Parts that you will need:
1) ~2 feet of 2x4.
2) Small sheet of plywood. The exact size isn't real important but it needs to be about 6" longer than the longest bottle you want to cut and 6" wide. My sheet is 2'x6".
3) Plumber's epoxy putty (~$2 at your local hardware store). You'll need ~ 1 oz.
4) Cheap glass cutter ($6 on Amazon).
5) 0.25" bolt, 6 inches long.
6) Wing nuts and two large washers for 6-inch bolt.
7) Rubber leg tips ($1.50 at Home Depot).
8) Five 3" wood screws and one 1" wood screw.
9) Small washer that can fit inside the rubber leg tip. I used a plastic one.
10) Small cloth rag.
Tools: The normal stuff like drill + bits, screwdriver(s), and saw. As noted above you'll need a bit that can drill metal.
Step 1: Bottle Stabilizer
This part of the jig helps hold the bottle in place while you cut it.
1) Cut a hole into the bottom of the rubber tip. You want the hole just big enough to fit the 6" bolt.
2) Insert the bolt. We want the tip to be able to rotate freely so we need to in insert something to keep the epoxy from binding with the bolt. Stuff a washer into the rubber tip so that it lays flat against the head of the bolt.
3) Cut off a good chunk of the epoxy and knead it so the two parts mix up well.
4) Stuff the epoxy into the rubber tip as tight as you can and form it into a rounded cone.
Set it aside to allow the putty to harden.
Step 2: Build the Frame.
1) Cut the 2x4 into two parts to fit onto the plywood.
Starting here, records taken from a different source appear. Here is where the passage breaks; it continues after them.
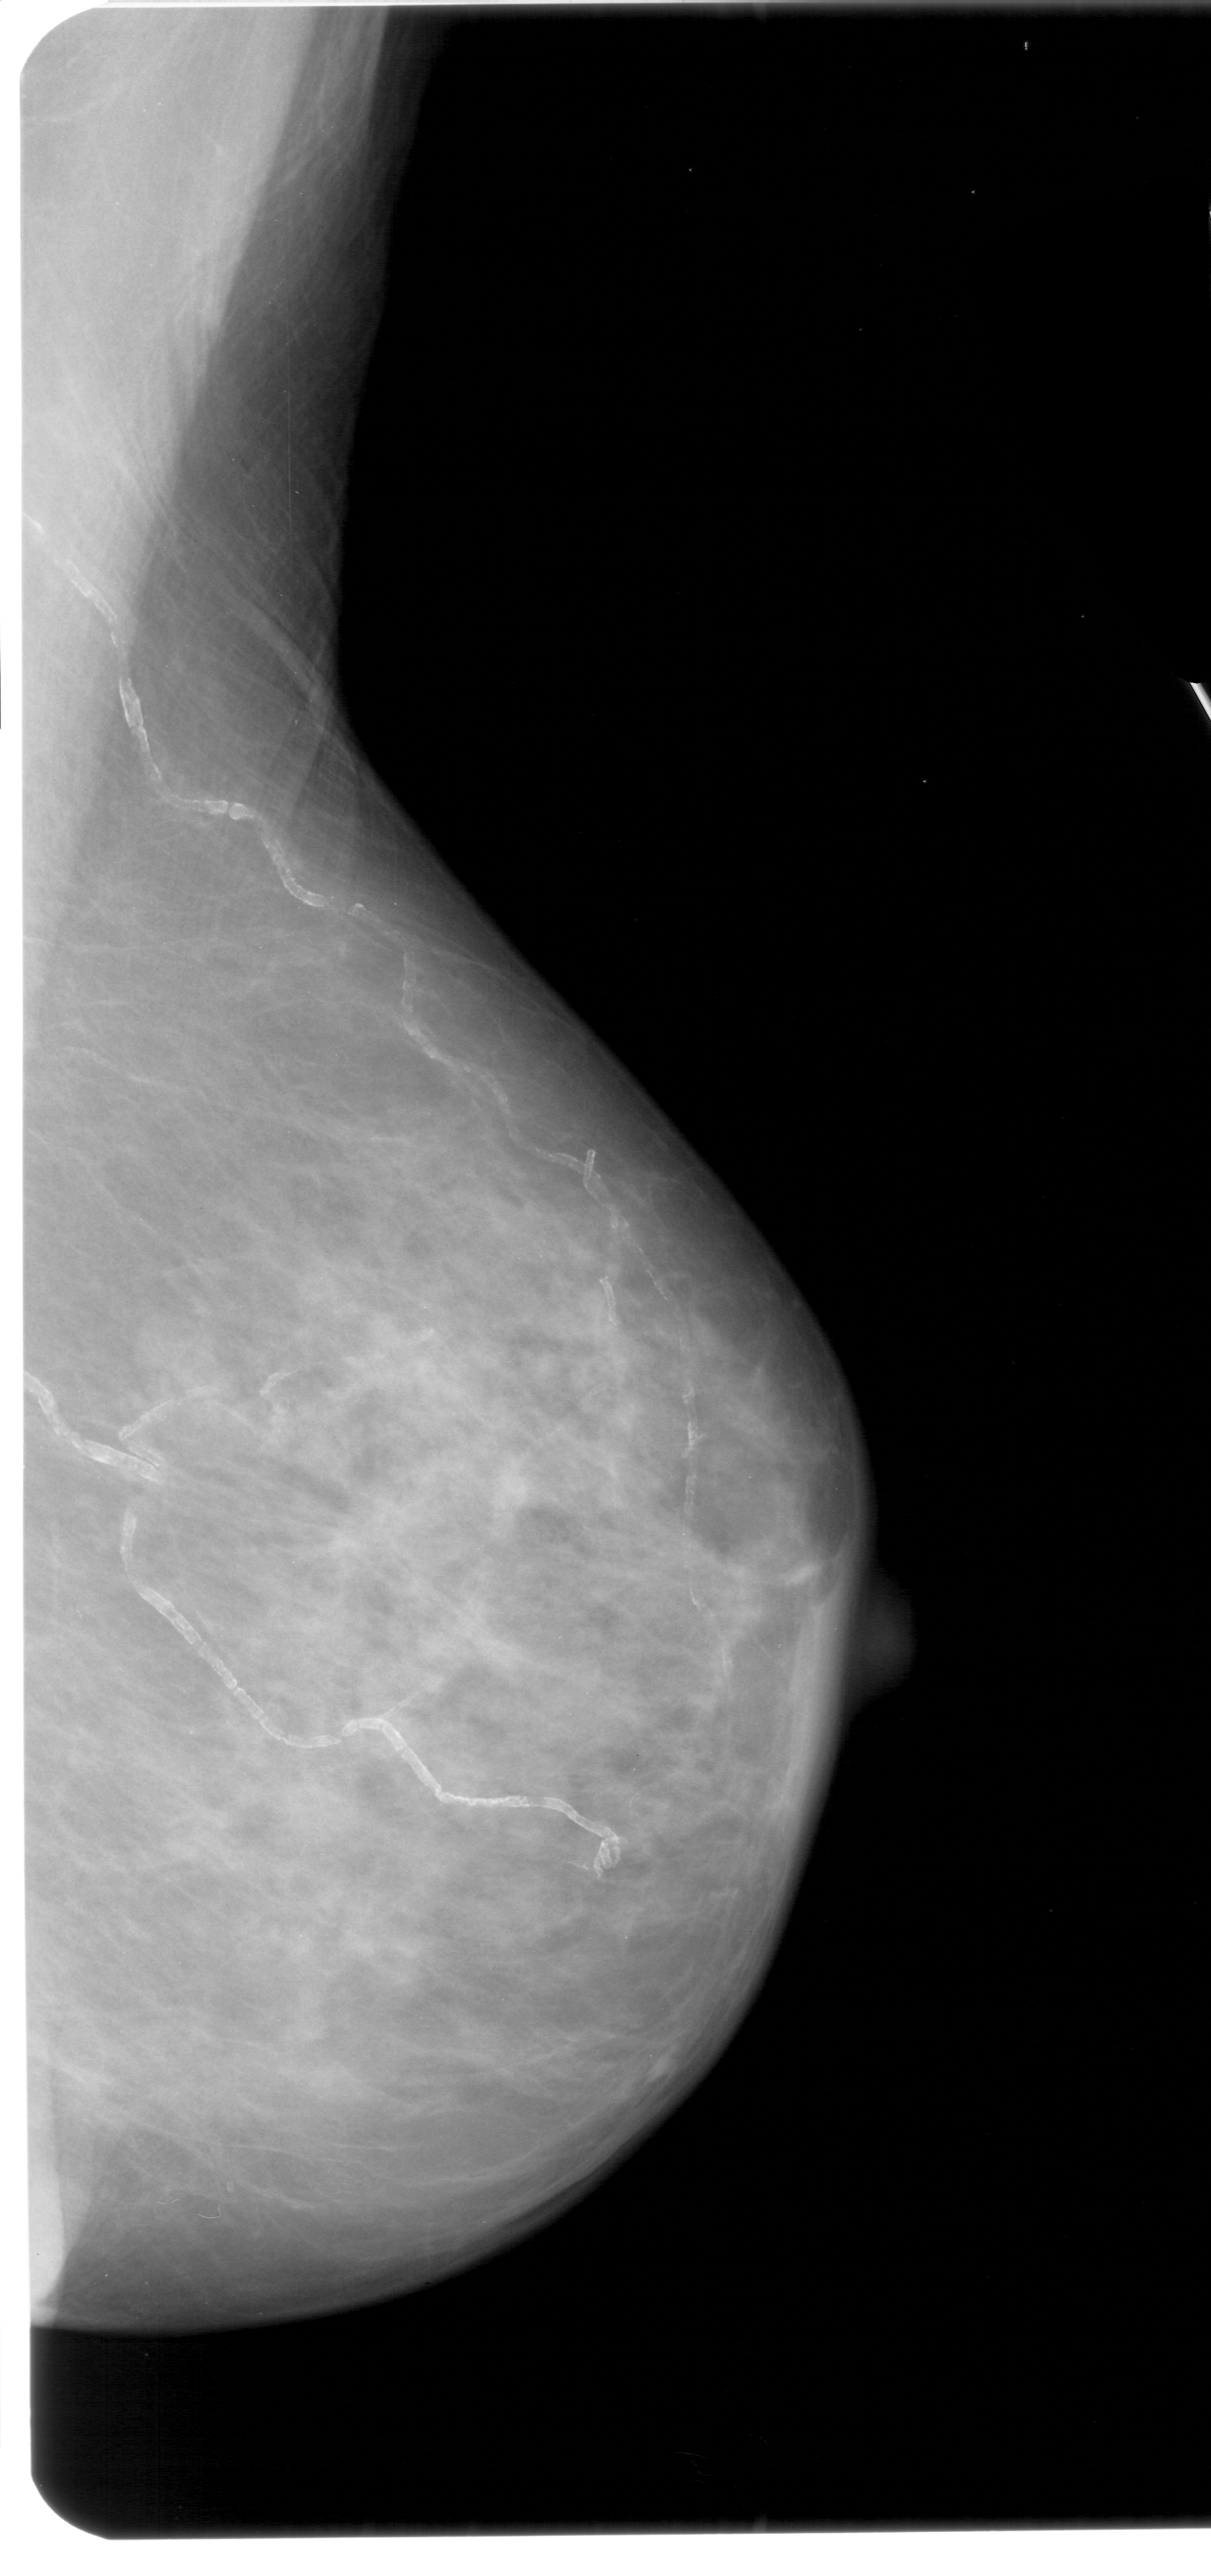
Scanned film-screen mammogram; right breast; MLO view; BI-RADS breast density category 3 (scale 1–4).
Finding: mass, shape architectural distortion, margins spiculated; BI-RADS assessment category 5; pathology (as recorded): malignant.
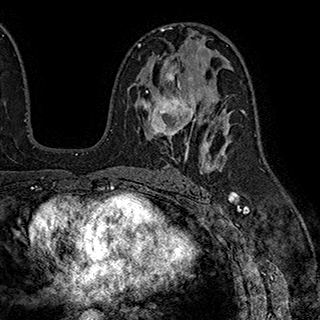
Breast MRI (dynamic contrast-enhanced), one axial slice. Position 111 of 180 along the scan axis. Cropped to one breast. Dynamic contrast-enhanced series, time point 2 of 7 at this slice position (early post-contrast). 1.5 T. TE 2.8 ms, TR 5.4 ms. 1 mm slice thickness. 320 × 320 image matrix, field of view 225 × 225 mm. Female patient.
Annotated regions visible in this slice (semi-automatically segmented with operator editing):
- enhancing-tissue mask used for the functional tumour volume (all voxels passing the contrast-enhancement thresholds inside the analysis volume; usually the tumour): bounding box <141,69,205,147> (left, top, right, bottom; pixels)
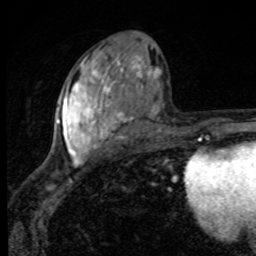
Breast MRI, one axial slice. Position 46 of 80 along the scan axis. Cropped to one breast. Dynamic contrast-enhanced series, time point 2 of 8 at this slice position (early post-contrast). 1.5 T. TE 4.2 ms, TR 7 ms. 256 × 256 image matrix, field of view 145 × 145 mm. Female patient.
Outlined on this slice (semi-automatic segmentation, software-assisted and operator-edited):
- enhancing-tissue mask used for the functional tumour volume (all voxels passing the contrast-enhancement thresholds inside the analysis volume; usually the tumour): bounding box <57,39,161,166> (left, top, right, bottom; pixels)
2) Drill holes in the bottom of the plywood and screw in the longer 2x4.
3) Use your bottle to get a rough idea where the hole for the 6" bolt should go and mark it on the smaller 2x4.
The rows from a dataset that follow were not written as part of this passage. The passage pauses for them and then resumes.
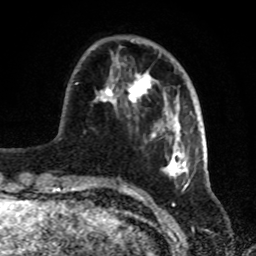
Breast MRI, one axial slice; position 24 of 72 along the scan axis; cropped to one breast; dynamic contrast-enhanced series, time point 2 of 8 at this slice position (early post-contrast); 1.5 T; TE 4.2 ms, TR 7 ms; 256 × 256 image matrix, field of view 175 × 175 mm. Female patient.
Annotated regions visible in this slice (semi-automatically segmented with operator editing):
- enhancing-tissue mask used for the functional tumour volume (all voxels passing the contrast-enhancement thresholds inside the analysis volume; usually the tumour): bounding box <75,46,188,181> (left, top, right, bottom; pixels)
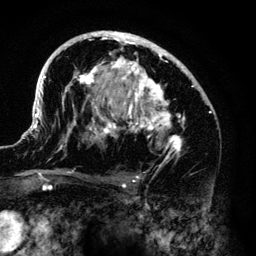
Breast MRI (dynamic contrast-enhanced), one axial slice. Position 82 of 140 along the scan axis. Cropped to one breast. Dynamic contrast-enhanced series, time point 2 of 6 at this slice position (early post-contrast). 3 T. TE 4.2 ms, TR 7.9 ms. 1.2 mm slice thickness. 256 × 256 image matrix, field of view 170 × 170 mm. Female patient.
Annotated regions visible in this slice (semi-automatically segmented with operator editing):
- enhancing-tissue mask used for the functional tumour volume (all voxels passing the contrast-enhancement thresholds inside the analysis volume; usually the tumour): bounding box <33,31,212,161> (left, top, right, bottom; pixels)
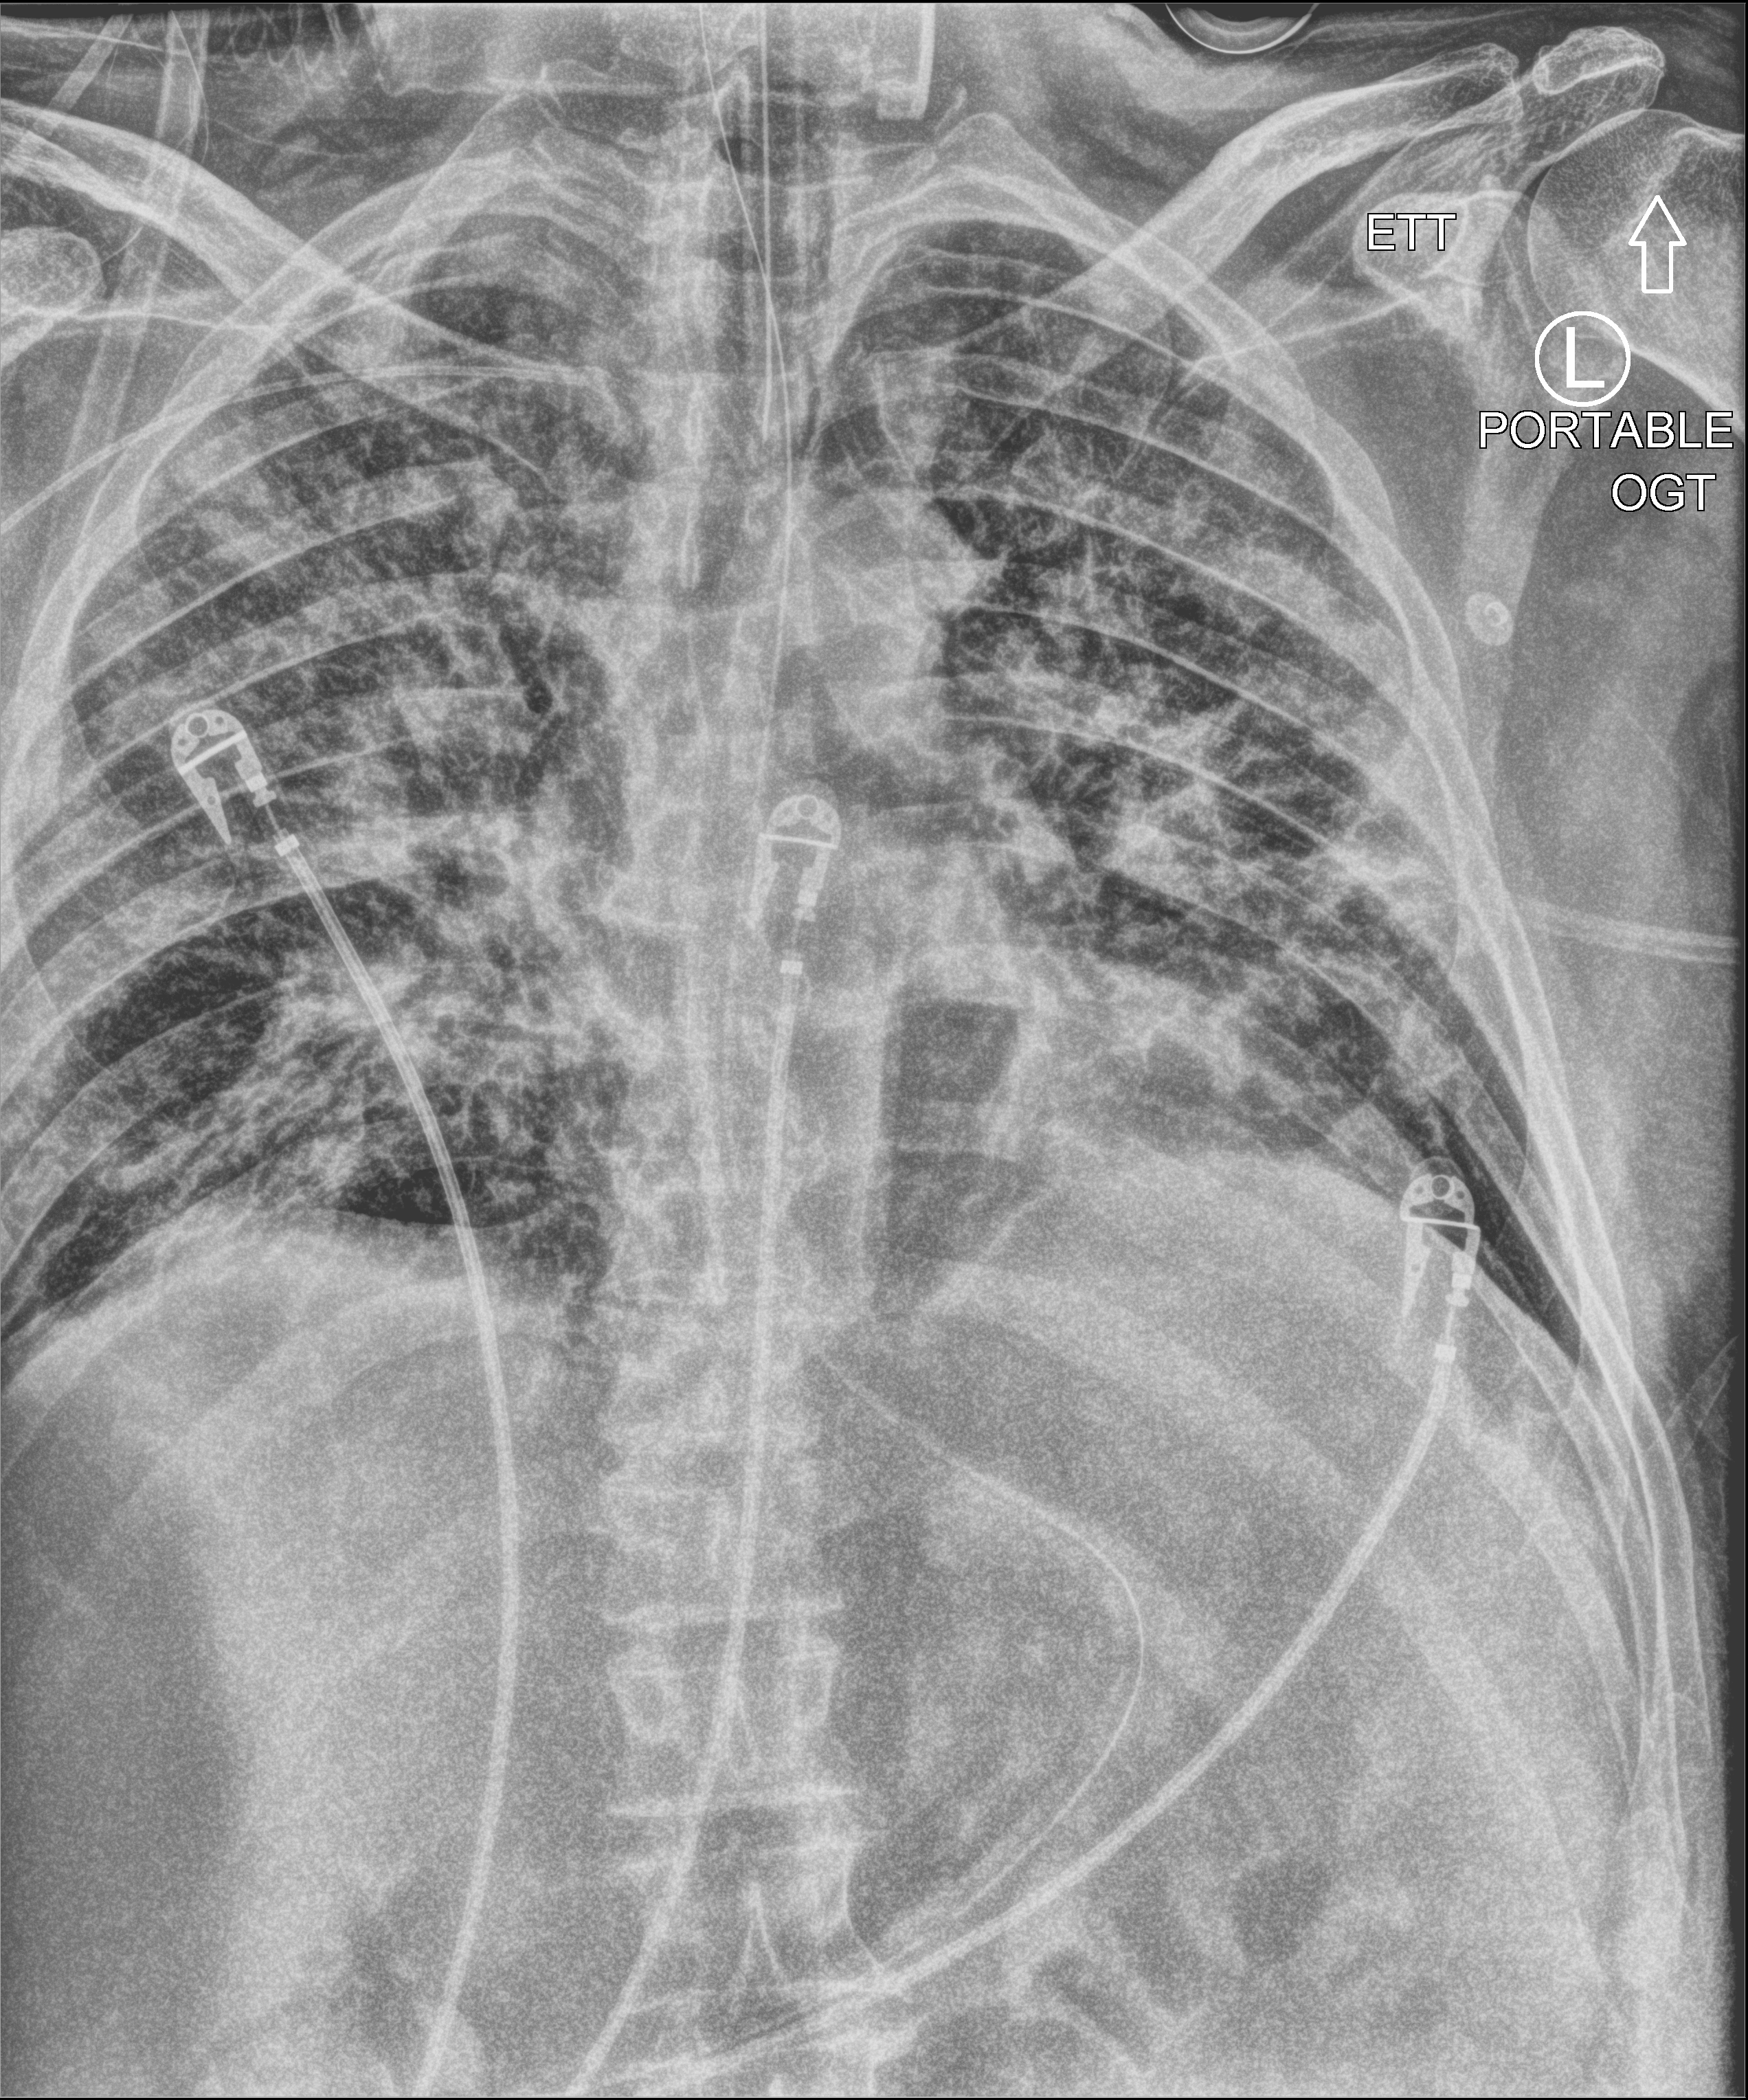
Portable chest radiograph; anteroposterior (AP) projection. Patient hospitalised with COVID-19; male, aged 60–74 years.
Admission-level facts for this patient (not findings on this image; timing relative to this image not recorded): diabetes (admission record): yes.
4) Drill the hole for the 6" bolt. You want a snug fit so that the bolt doesn't wobble.
5) Attach the 2x4 to the plywood using wood screws.
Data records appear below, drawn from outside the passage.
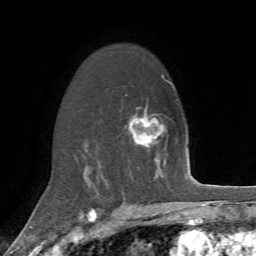
Breast MRI, one axial slice. Position 45 of 72 along the scan axis. Cropped to one breast. Dynamic contrast-enhanced series, time point 2 of 7 at this slice position (early post-contrast). 1.5 T. TE 4.2 ms, TR 8.7 ms. 256 × 256 image matrix, field of view 180 × 180 mm. Female patient.
Annotated regions visible in this slice (semi-automatically segmented with operator editing):
- enhancing-tissue mask used for the functional tumour volume (all voxels passing the contrast-enhancement thresholds inside the analysis volume; usually the tumour): bounding box [x1, y1, x2, y2] px = [129, 109, 152, 146]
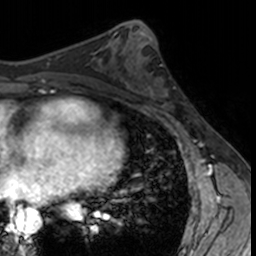
Breast MRI, one axial slice; slice 67 of 160 in the series (ordered by position); cropped to one breast; dynamic contrast-enhanced series, time point 2 of 7 at this slice position (early post-contrast); 3 T; TE 1.7 ms, TR 4 ms; 1 mm slice thickness; 256 × 256 image matrix, field of view 171 × 171 mm. Female patient.
Structures marked on this image (semi-automatic segmentation, software-assisted and operator-edited):
- enhancing-tissue mask used for the functional tumour volume (all voxels passing the contrast-enhancement thresholds inside the analysis volume; usually the tumour): bounding box (x1, y1, x2, y2) in pixels: (132, 62, 181, 113)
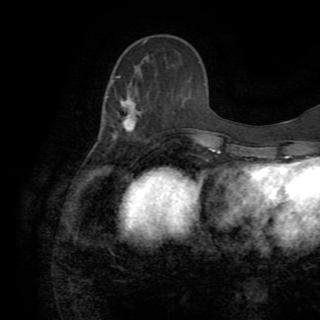
Breast MRI (dynamic contrast-enhanced), one axial slice. Position 32 of 82 along the scan axis. Cropped to one breast. Dynamic contrast-enhanced series, time point 2 of 8 at this slice position (early post-contrast). 1.5 T. TE 3.2 ms, TR 6.5 ms. 2.2 mm slice thickness. 320 × 320 image matrix, field of view 225 × 225 mm. Female patient.
Annotated regions visible in this slice (semi-automatically segmented with operator editing):
- enhancing-tissue mask used for the functional tumour volume (all voxels passing the contrast-enhancement thresholds inside the analysis volume; usually the tumour): bounding box (x1, y1, x2, y2) in pixels: (113, 76, 166, 142)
6) Put a wing nut and washer on the bolt, insert it through the hole, and add the other washer and wing nut.
Step 3: Attach the Glass Cutter.
My glass cutter didn't have a flat bottom to make it easy to screw to the frame so I used the epoxy to help hold it in place.
1) Drill a hole in the handle of the glass cutter large enough to encompass the 1" wood screw.
2) Knead some more epoxy and add it to the handle of the glass cutter. Press it down against your frame so that the cutter rests on the fame and the epoxy. Keep in mind the orientation of your glass cutter so that the tip will press against the bottle.
3) Use your bottle to determine a good spot for the glass cutter.
4) Screw the cutter to the frame and form the putty around the handle to keep it steady.
Once it hardens you're ready to go! You can adjust the stabilizer with the wing nuts so that you can cut different length bottles. You could also potentially move the glass cutter around by drilling multiple holes.